+++ Data for analysis

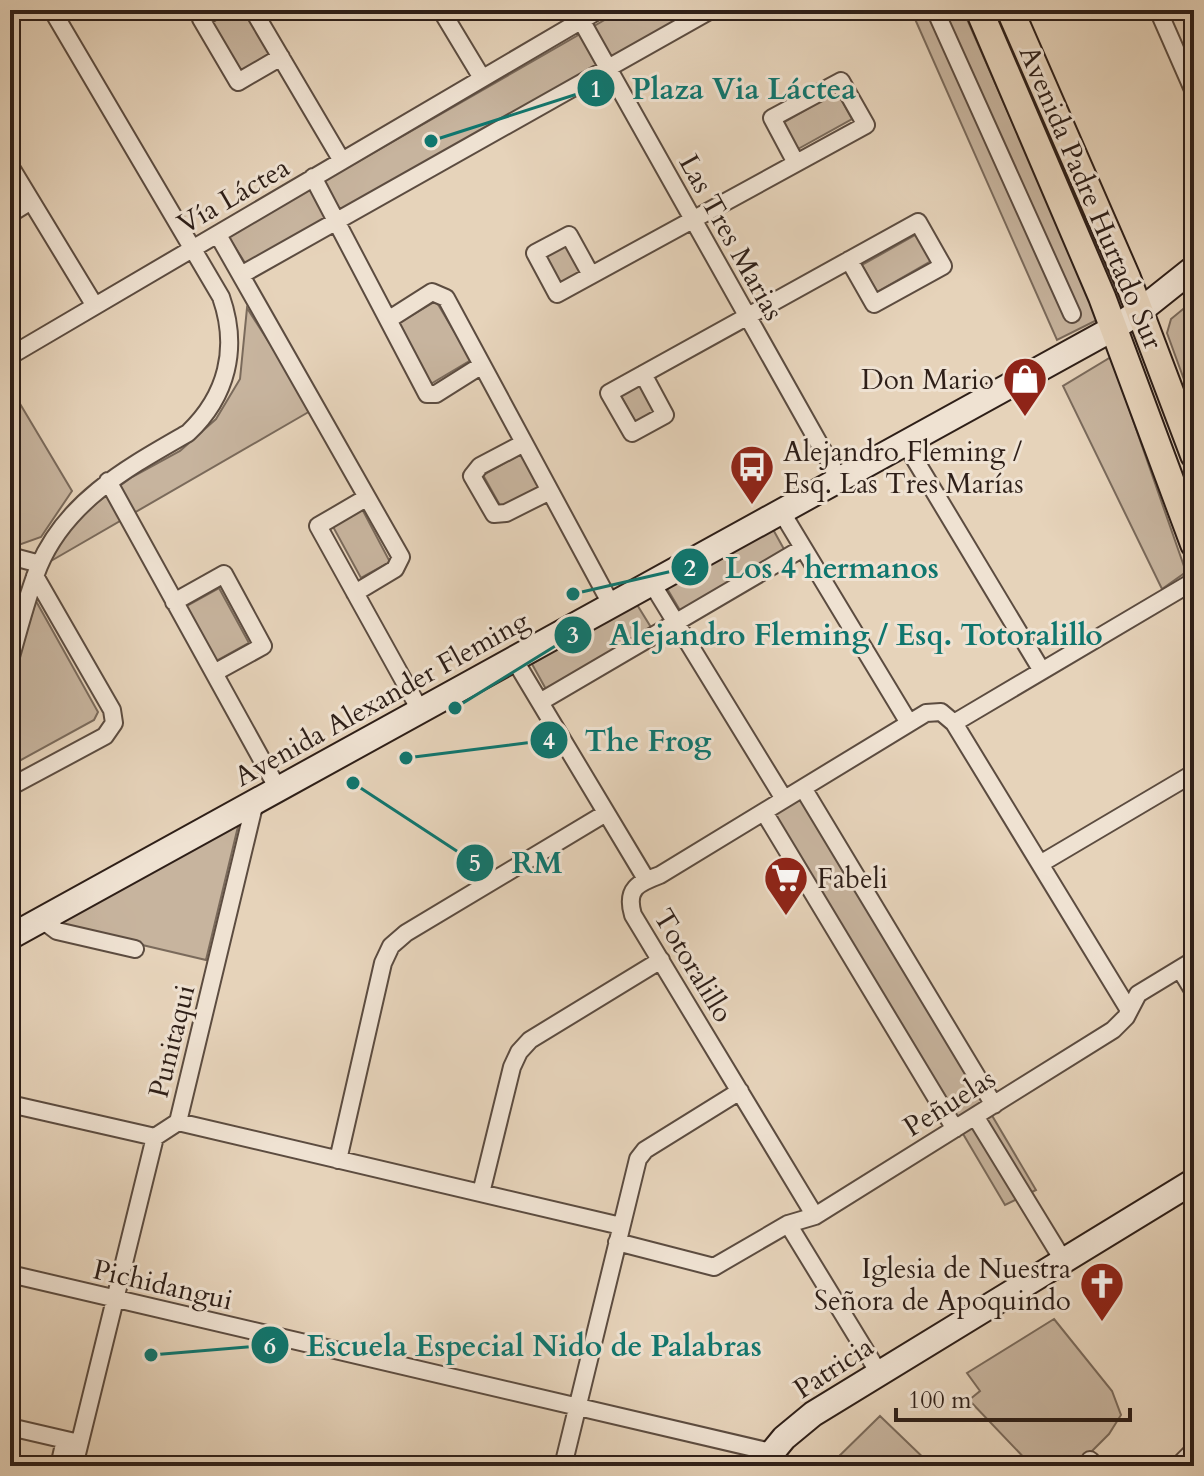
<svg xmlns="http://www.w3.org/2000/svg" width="1204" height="1476" viewBox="0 0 1204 1476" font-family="Cardo,serif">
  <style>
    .green { fill: #c7b49e; stroke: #7a6a5b; stroke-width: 2 }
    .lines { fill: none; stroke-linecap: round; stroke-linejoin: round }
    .street-casing { stroke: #5c4c40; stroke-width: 20 }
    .secondary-casing { stroke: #2e1f18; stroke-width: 28 }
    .primary-casing { stroke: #2e1f18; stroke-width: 30 }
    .street { stroke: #efe2d2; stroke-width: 16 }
    .secondary { stroke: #efe2d2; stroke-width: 24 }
    .primary { stroke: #e6d3ba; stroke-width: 26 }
    .labels { text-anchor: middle; stroke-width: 6; stroke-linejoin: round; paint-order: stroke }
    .street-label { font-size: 28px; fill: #2e1f18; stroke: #efe2d2 }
    .poi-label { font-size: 28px; fill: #2e1f18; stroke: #efe2d2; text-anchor: end }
    .leader { fill: none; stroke: #0f766e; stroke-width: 3 }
    .callout-dot { fill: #0f766e; stroke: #efe2d2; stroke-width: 3 }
    .mark-label { font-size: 24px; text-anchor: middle; font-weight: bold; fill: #fff }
    .callout-label { font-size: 30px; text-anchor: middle; font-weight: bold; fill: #0f766e; stroke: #efe2d2; stroke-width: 6; stroke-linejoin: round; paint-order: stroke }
  </style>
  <rect width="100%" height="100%" fill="#e6d3ba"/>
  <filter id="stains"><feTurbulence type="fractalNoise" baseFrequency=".0025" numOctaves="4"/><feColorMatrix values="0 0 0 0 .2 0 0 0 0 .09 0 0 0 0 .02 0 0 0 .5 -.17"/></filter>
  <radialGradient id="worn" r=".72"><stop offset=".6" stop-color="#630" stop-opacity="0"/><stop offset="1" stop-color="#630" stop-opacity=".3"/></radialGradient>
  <path class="green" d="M230,10H244L271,54L242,72L211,21Z
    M622,10H704L247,266L228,236Z
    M911,10H963L1099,319L1057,340Z
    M985,10H1001L1118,282L1114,285L1090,230L1065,188Z
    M837,92L852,119L798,149L783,123Z
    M917,234L931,261L877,292L862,265Z
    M566,245L581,273L560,285L544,257Z
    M1194,300V320L1191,325L1188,341L1194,358V407L1167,333L1171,319Z
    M436,301L471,360L429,385L394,326Z
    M247,308L312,410L44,565L64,533L91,507L132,477L180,451L216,419L240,379Z
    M1111,357L1186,572L1162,589L1063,386Z
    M642,384L657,411L636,423L621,396Z
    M10,387L72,491L41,537L13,547L10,546Z
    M523,453L542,487L502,509L483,475Z
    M361,507L390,562L361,578L331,523Z
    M770,524L785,551L681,612L665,585Z
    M219,588L249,643L211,664L181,609Z
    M36,601L98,712L94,720L10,766V685Z
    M636,603L652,629L547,691L532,664Z
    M802,794L1036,1190L1005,1205L774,814Z
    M241,814L206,960L45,922Z
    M1054,1319L1112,1391L1121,1415L1109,1434L1077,1466H1032L969,1400L980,1391L967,1373Z
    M880,1416L932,1466H829Z"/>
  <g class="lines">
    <g class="street-casing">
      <path id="street" d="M215,10L201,19L238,82L281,57
        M253,10L342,161
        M441,10L482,78
        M935,10L1072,314
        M1158,10L1194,92
        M581,20L839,479
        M10,166L95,306
        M313,177L427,394H436L482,365
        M10,214L31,201
        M218,235L401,557L395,569L355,593
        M241,275L711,10
        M591,275L569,235L535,253L557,294L866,125L841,81L772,118L796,163
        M388,320L432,292L446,298L611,604
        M10,356L599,10
        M643,374L665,415L632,433L609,393C712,336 815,279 918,222L943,266L874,304L849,260
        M524,443L480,466L472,476L494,514L506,513L550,491
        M905,443L1042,671
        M108,481L278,789
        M366,498L318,526L420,710
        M781,511L909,723
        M10,556L40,564
        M651,582L784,799
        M174,602L224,574L263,646L214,673
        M514,659L646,879
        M10,660C19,629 27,596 39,566C67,500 129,467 188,433C227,396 239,348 221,297L52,10
        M540,702L803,548
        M954,723L1194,581
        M10,787L105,736L114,723L112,710L35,576
        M803,788L994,1105
        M764,812L955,1129
        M1040,864L1194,773
        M41,919L57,931L135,949
        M1180,969L1194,992
        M10,1104L155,1137
        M975,1116L1063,1260
        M178,1122L621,1226
        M338,1160L383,963L391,946L406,933L606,813
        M481,1193L512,1067L519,1052L530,1040L661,960
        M815,1216L633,915C625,888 639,883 660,875L926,713L941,712L954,723L1129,1010
        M788,1224L879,1373
        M617,1242L714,1267L788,1224L815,1216L1113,1030L1126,1017L1138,994L1194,960
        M10,1274L771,1452
        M10,1427L79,1443
        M1090,1460L1096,1466
        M59,1466L65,1440
        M74,1466L155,1137L178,1122L255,802
        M563,1466L638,1159L645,1150L740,1091
        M1178,1466L1194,1450"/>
    </g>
    <g class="secondary-casing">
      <path id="secondary" d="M10,937L1114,328L1140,311L1194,268
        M761,1466L784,1438L813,1414L1194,1181"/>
    </g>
    <g class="primary-casing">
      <path id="primary" d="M979,10L1102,297L1194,544
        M1010,10L1127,278L1194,455"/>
    </g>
    <use href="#street" class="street"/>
    <use href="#secondary" class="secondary"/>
    <use href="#primary" class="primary"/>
  </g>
  <defs>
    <g id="shop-pin" transform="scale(2.3)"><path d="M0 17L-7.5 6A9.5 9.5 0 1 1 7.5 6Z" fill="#8f2418" stroke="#efe2d2"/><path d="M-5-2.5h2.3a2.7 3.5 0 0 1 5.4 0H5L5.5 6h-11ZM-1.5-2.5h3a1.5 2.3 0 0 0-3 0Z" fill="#fff"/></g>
    <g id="bus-pin" transform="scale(2.3)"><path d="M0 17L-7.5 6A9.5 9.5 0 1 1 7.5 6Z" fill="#8f2418" stroke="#efe2d2"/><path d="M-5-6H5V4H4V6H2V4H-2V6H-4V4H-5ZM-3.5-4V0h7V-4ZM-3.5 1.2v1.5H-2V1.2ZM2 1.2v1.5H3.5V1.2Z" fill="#fff"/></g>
    <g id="supermarket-pin" transform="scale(2.3)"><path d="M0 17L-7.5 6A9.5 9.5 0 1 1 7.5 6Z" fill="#8f2418" stroke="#efe2d2"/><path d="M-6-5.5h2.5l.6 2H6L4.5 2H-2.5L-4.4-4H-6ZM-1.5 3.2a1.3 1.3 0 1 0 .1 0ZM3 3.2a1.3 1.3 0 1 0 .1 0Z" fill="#fff"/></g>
    <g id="church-pin" transform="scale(2.3)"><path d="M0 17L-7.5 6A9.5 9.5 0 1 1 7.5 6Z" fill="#8f2418" stroke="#efe2d2"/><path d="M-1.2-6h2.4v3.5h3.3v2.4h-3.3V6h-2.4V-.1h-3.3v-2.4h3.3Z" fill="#fff"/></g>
  </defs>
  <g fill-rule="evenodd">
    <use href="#shop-pin" x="1025" y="379"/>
    <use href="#bus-pin" x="752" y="467"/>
    <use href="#supermarket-pin" x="786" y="878"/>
    <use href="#church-pin" x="1102" y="1284"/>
  </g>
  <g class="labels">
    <g class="street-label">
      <text transform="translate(233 195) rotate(-30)" y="10">Vía Láctea</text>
      <text transform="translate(1092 197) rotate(67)" y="10">Avenida Padre Hurtado Sur</text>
      <text transform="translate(732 237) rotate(61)" y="10">Las Tres Marias</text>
      <text transform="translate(381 698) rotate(-29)" y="10">Avenida Alexander Fleming</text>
      <text transform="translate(694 965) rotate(59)" y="10">Totoralillo</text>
      <text transform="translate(171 1041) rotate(-76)" y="10">Punitaqui</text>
      <text transform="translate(949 1102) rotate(-32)" y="10">Peñuelas</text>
      <text transform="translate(163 1284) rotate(13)" y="10">Pichidangui</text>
      <text transform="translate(833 1367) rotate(-33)" y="10">Patricia</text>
    </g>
    <g class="poi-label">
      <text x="994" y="389">Don Mario</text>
      <text x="783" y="461" text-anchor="start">Alejandro Fleming /<tspan x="783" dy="32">Esq. Las Tres Marías</tspan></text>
      <text x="817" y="888" text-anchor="start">Fabeli</text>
      <text x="1071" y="1278">Iglesia de Nuestra<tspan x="1071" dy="32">Señora de Apoquindo</tspan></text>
    </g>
  </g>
  <path class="leader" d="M431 141L596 88M573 594L690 567M455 708L573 635M406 758L549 740M353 783L475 863M151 1355L270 1345"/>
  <g class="callout-dot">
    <circle cx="431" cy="141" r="8"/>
    <circle cx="573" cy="594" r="8"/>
    <circle cx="455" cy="708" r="8"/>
    <circle cx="406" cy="758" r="8"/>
    <circle cx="353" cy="783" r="8"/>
    <circle cx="151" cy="1355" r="8"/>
    <circle cx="596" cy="88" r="20"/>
    <circle cx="690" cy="567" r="20"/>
    <circle cx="573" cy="635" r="20"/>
    <circle cx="549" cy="740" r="20"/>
    <circle cx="475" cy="863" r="20"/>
    <circle cx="270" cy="1345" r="20"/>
  </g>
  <g class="mark-label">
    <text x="596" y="97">1</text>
    <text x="690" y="576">2</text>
    <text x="573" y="643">3</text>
    <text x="549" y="749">4</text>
    <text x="475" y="871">5</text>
    <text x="270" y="1354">6</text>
  </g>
  <g class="callout-label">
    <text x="744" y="99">Plaza Via Láctea</text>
    <text x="832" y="578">Los 4 hermanos</text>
    <text x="856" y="645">Alejandro Fleming / Esq. Totoralillo</text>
    <text x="648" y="751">The Frog</text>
    <text x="537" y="873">RM</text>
    <text x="534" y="1356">Escuela Especial Nido de Palabras</text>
  </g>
  <rect width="1204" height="1476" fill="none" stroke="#e6d3ba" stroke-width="40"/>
  <rect x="12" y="12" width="1180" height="1452" fill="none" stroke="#2e1f18" stroke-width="4"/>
  <rect x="20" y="20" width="1164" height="1436" fill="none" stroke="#2e1f18" stroke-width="2"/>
  <path d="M896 1408v12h234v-12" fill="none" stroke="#2e1f18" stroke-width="4"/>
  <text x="908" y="1408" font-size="24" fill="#2e1f18" stroke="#efe2d2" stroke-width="6" paint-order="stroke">100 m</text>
  <rect width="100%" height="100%" filter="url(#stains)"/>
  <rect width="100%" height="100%" fill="url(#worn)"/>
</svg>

++++++

* _Aim of the task_
Go through the records above and copy each line where "worn" is found.

* _Output for this exercise_
  <radialGradient id="worn" r=".72"><stop offset=".6" stop-color="#630" stop-opacity="0"/><stop offset="1" stop-color="#630" stop-opacity=".3"/></radialGradient>
  <rect width="100%" height="100%" fill="url(#worn)"/>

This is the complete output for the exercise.